───── PROVIDED PASSAGE ─────

International trade is about buying & selling goods to other countries. Countries buy & sell to
each other because no country can produce everything it needs. Some countries are able to
produce goods cheaper than others.
Demand is when people want to buy goods and have the money to spend.
Supply is when goods and services are produced and sold to people.
Inflation occurs when the demand for goods and services is more than the supply of goods
and services.
For example BMC sells its beef to local butcheries at P14 per kilogram. The butcheries then
sell the meat at P16 per kilogram. If more people demand for the beef, the butcheries will buy
more beef from the abattoir to meet the demand. If the abattoir cannot supply the butcheries
with enough beef and the butcheries really want that meat, the butcheries will be prepared to
pay more to the abattoir to get that supply of the meat. So, the price of the beef at the abattoir
will go up.

─────

- EXERCISE REQUIREMENTS
a) According to the passage on international trade, at what price per kilogram does BMC sell its beef to local butcheries?
b) From the passage on international trade, return verbatim the portion that opens with the words "International trade is" and closes with "cheaper than others.".

───── PROVIDED MATERIAL ─────

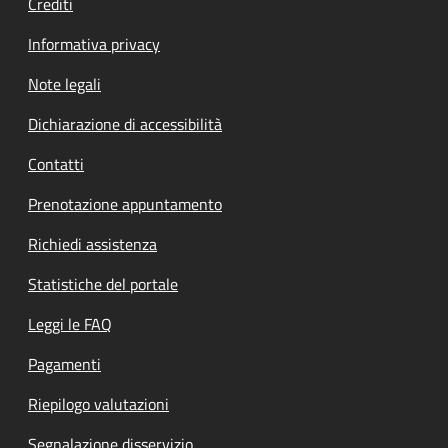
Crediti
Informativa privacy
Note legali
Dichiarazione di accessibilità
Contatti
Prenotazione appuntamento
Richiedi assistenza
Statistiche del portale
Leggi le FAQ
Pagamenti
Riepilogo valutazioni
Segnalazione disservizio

─────
───── PROVIDED MATERIAL ─────

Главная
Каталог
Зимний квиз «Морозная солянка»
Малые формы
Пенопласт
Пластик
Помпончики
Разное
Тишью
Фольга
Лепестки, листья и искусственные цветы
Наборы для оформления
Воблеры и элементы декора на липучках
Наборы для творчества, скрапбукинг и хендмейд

─────
───── PROVIDED MATERIAL ─────

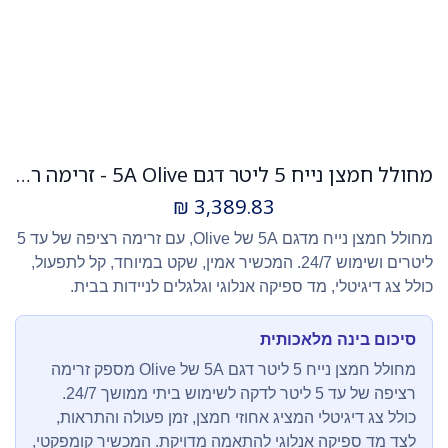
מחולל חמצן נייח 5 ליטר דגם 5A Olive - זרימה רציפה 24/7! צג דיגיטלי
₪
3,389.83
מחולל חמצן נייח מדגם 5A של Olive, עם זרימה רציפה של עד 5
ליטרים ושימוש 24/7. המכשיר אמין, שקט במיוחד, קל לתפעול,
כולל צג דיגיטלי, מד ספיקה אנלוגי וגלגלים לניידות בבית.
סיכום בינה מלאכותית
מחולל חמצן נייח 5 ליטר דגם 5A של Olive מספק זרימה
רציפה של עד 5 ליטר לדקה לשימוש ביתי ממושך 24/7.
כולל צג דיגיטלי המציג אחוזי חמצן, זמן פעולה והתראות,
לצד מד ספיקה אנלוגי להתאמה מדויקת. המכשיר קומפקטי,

─────

- RESULTS OF THE EXERCISE
a) P14 per kilogram.

b)
International trade is about buying & selling goods to other countries. Countries buy & sell to
each other because no country can produce everything it needs. Some countries are able to
produce goods cheaper than others.